Refreshing take on 'Shrew' makes a funny, thoughtful production
Published Friday, July 11, 2008
FAIRBANKS — You probably know the old joke: How many psychiatrists does it take to change a light bulb? One, but the bulb has to really want to change. Substitute shrew for light bulb and rogue for psychiatrist and you’ll get the point of Fairbanks Shakespeare Theatre’s snappy, thoughtful and funny production of “Taming of the Shrew.”
All good storytelling concerns character transformation, or at least its possibility. However, few characters change so staggeringly as Shakespeare’s shrewish Kate. In a few short acts this fire-breathing female becomes a submissive mate.
There you have the bur under the saddle for so many critics and audience members. Our culture values personal rights so strongly we are generally appalled by Kate’s display of servitude at play’s end. Director Carrie Baker takes the misogyny head-on and comes up with surprisingly humanistic product. Baker is aided by very strong leads.
Anne Thibault’s performance of Kate charts a believable passage from harpy to helpmate. Especially impressive is her final speech — the one that prompts many to grab the nearest pitchfork and storm the set. Thibault’s Kate speaks less to her sister brides, and more to Petruchio, her partner in marriage. It is delivered in the private code married couples develop. Whatever she may pronounce, this production displays a Kate who is and will be an equal partner in marriage.
That equitable partnership wouldn’t work dramatically without Jeremy Thompson’s spirited portrayal of Petruchio, one of my favorite creations by Shakespeare. Petruchio is part fool, part rascal, but wholly wise. Thompson convincingly displays this character’s various sides. As director Baker points out in her notes, the play fairly crackles with verbal pyrotechnics when Kate and Petruchio first meet, and Thibault and Thompson keep the fireworks sizzling.
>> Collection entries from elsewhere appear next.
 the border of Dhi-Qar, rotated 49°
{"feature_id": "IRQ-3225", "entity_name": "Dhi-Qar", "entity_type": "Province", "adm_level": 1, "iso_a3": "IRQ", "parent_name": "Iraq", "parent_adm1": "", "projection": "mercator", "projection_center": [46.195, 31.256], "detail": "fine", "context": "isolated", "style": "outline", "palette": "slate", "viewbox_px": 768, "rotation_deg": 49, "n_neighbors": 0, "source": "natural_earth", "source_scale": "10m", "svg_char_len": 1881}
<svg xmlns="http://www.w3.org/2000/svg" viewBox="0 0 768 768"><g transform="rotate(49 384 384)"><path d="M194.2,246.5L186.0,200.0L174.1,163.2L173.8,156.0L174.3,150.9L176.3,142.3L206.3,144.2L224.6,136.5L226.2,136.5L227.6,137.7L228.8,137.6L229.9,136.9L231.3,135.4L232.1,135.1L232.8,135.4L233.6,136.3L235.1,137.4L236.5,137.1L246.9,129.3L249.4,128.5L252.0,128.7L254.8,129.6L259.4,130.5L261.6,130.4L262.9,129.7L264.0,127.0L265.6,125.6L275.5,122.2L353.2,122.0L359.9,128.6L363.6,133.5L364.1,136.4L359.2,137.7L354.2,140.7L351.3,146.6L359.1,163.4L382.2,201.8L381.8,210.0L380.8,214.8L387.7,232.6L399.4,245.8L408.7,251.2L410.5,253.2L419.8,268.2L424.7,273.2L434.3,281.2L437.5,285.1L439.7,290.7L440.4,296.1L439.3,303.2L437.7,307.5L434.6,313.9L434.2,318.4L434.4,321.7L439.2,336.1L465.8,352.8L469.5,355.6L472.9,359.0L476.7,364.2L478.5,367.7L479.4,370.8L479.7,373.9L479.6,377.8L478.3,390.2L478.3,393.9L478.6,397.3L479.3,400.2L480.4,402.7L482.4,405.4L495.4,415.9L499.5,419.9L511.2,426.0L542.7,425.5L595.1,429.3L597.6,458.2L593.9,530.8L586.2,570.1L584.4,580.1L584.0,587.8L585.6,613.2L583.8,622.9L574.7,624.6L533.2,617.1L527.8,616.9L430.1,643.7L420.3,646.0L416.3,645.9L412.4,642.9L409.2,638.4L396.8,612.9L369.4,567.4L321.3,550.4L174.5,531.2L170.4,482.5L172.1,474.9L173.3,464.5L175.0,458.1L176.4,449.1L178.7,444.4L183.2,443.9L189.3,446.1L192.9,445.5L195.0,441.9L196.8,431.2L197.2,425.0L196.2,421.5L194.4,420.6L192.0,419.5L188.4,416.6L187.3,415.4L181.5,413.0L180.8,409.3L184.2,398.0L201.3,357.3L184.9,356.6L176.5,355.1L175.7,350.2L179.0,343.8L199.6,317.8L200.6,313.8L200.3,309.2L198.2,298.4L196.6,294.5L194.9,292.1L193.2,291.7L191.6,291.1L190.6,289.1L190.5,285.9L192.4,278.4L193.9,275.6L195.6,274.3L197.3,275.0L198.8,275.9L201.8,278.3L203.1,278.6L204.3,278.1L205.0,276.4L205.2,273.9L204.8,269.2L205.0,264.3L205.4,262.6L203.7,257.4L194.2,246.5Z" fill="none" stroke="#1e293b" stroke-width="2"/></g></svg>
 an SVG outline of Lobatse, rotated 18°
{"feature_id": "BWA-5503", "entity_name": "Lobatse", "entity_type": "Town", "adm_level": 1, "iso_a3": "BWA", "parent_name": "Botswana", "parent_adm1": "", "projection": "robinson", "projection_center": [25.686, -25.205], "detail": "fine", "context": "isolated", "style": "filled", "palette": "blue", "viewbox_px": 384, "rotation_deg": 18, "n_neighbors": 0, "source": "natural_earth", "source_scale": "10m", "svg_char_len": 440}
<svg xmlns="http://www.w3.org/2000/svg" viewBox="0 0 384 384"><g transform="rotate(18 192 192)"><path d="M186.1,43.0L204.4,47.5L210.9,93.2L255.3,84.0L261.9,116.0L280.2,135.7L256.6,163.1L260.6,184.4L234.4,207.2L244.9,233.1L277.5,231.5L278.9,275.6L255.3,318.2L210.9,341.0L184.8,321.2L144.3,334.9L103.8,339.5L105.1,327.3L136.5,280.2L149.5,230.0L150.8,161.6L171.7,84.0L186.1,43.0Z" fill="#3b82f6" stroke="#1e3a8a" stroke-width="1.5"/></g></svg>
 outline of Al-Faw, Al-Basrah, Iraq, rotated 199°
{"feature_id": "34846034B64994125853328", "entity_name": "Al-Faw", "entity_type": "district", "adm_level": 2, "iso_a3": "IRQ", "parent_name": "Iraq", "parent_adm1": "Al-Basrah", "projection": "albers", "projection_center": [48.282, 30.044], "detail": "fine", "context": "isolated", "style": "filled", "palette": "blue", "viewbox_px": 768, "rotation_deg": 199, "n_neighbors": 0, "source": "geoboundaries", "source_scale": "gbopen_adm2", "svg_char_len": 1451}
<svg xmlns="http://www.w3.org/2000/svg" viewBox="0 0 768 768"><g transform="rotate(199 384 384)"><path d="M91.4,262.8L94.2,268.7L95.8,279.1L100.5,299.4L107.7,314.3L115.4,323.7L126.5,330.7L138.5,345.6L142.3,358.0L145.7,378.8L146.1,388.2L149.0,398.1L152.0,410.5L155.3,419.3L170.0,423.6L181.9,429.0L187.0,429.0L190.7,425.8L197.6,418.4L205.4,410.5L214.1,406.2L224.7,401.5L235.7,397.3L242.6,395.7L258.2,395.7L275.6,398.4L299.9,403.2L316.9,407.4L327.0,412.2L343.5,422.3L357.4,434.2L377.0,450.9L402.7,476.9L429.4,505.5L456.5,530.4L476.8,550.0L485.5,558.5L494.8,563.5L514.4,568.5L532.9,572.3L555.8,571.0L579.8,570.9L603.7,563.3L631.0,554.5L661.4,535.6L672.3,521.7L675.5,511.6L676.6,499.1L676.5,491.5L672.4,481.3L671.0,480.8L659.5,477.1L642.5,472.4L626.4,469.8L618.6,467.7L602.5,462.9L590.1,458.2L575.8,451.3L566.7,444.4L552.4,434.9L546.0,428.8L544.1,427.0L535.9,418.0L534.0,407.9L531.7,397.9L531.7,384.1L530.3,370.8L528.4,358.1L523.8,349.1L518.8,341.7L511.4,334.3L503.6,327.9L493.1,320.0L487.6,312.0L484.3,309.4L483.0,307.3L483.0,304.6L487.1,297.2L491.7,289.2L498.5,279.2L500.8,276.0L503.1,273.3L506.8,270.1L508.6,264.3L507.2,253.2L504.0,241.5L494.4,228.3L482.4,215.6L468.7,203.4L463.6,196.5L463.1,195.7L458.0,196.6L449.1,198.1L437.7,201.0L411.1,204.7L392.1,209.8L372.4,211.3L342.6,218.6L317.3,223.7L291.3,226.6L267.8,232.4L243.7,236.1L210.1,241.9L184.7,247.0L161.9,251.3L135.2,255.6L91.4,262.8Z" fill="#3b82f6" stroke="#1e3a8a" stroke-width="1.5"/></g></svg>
Since “Shrew” is a comedy, Shakespeare whips up a typically light and fluffy subplot, complete with disguises and wooing, ploys and counter ploys, discoveries and revelations ending in a bevy of weddings.
Hadassah R. Nelson plays Bianca, the younger sister of Kate, with saucy verve as she goads her sister in sibling rivalry or strings her various suitors along with coy looks and coquettish wags of her head.
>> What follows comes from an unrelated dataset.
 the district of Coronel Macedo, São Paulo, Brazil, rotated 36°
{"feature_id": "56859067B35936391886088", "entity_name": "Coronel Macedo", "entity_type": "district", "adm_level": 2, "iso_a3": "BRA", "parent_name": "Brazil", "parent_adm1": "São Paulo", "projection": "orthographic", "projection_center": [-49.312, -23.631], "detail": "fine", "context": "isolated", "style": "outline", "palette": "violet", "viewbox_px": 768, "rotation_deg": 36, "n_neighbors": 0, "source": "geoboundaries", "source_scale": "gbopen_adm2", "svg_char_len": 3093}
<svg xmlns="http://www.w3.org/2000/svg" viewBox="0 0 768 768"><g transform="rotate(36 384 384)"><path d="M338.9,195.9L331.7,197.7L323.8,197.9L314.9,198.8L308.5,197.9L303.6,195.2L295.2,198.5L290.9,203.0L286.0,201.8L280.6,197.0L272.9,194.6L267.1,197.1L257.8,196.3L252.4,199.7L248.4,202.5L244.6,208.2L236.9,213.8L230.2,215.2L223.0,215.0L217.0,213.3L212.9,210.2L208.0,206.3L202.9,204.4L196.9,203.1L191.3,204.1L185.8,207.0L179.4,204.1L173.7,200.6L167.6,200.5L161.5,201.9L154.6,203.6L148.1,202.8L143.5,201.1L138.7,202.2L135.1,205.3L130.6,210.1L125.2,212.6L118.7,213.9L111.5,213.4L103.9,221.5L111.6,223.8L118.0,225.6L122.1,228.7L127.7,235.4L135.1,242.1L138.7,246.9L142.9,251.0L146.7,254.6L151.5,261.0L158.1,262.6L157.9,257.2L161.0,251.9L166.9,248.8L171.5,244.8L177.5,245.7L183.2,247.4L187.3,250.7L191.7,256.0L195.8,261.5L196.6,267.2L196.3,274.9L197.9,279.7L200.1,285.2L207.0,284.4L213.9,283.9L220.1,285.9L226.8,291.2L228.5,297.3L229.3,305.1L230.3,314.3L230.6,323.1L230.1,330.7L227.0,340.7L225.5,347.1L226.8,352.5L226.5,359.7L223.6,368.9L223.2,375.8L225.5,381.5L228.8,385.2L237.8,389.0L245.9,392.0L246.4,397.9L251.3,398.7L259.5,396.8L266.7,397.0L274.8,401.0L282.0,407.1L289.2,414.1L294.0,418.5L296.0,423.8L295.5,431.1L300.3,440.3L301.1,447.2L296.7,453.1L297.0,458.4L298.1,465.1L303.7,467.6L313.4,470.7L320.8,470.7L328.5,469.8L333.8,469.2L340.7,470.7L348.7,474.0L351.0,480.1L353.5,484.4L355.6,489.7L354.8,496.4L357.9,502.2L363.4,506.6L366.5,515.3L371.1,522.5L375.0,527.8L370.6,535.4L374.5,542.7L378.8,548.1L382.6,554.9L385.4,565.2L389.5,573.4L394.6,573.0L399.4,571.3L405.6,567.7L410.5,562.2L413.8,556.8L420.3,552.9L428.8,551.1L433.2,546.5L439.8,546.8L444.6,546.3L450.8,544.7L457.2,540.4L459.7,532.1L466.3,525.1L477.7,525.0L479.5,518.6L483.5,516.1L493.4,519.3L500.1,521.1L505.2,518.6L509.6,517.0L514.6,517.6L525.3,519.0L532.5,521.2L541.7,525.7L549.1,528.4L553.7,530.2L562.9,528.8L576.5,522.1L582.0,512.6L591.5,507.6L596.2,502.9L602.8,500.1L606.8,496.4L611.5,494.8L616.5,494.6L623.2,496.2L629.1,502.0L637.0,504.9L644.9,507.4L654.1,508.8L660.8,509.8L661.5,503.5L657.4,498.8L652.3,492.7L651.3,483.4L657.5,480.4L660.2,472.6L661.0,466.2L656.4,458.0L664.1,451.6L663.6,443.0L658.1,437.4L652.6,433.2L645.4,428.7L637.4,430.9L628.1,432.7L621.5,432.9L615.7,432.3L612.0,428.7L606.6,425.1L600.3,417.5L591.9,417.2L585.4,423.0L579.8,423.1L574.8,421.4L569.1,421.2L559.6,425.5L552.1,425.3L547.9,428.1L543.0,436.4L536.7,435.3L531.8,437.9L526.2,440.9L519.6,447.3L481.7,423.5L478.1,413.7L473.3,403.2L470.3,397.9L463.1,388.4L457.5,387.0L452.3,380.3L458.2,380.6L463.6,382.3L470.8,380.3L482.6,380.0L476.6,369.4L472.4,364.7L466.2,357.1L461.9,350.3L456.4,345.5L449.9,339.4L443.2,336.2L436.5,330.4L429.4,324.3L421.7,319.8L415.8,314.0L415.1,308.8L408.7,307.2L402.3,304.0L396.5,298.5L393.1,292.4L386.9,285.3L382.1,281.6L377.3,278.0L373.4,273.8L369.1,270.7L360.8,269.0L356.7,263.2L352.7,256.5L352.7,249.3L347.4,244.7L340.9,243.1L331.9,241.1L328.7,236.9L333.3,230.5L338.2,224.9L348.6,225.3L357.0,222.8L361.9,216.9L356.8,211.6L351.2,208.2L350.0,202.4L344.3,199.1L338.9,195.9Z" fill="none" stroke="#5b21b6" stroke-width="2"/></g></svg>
Matthew Reckard, as the aging but wealthy Gremio, and Jon-Kiefer Browne, as the younger and craftier Hortensio, nicely portray failed suitors. Both actors play to the play’s farcical side without going overboard.
The man destined to win Bianca, Lucentio, is something of a stock character in the comedies, almost a male ingenue, and the young lover can sometimes pale in comparison with wilder and more colorful characters around him; but H. Andrew Greeley holds his own as Lucentio.
The talented Jenny Schlotfeldt portrays a trio of those scene-stealing characters: Biondo, a broadly drawn servant, the Tailor, a tradesman made dizzy by the antics of the madcap Petruchio, and a worldly widow who ends up marrying the frustrated Hortensio. Schlotfeldt makes each character distinct and vivid.
Andrew Cassel displays his considerable comic powers portraying Tranio, a servant who conceives and executes one of the subterfuges that fuel the play’s story.
Steve Mitchell turns in another strong performance playing Kate’s and Bianca’s father, Baptista. He has become the archetype of the long-suffering parent in my mind.
Fairbanks Shakespeare Theatre frequently exhibits first-rate production values and “Shrew” is no exception. A parade of Theresa Reed and Renata Lively’s sumptuous costumes passes on review as the play unfolds. And John Mayer’s set nicely exploits vertical as well as horizontal space with its two floors. It allows Baker to efficiently move her actors in and out of the scenes and action.
Modern sensibilities are understandably offended by the final scene of “Shrew,” but Baker’s production demonstrates how a shift in tone can offer a richer understanding of marital partnership than a simple reading of the text provides.
Robert Hannon is a Fairbanks resident who has been involved in local theater for more than 20 years.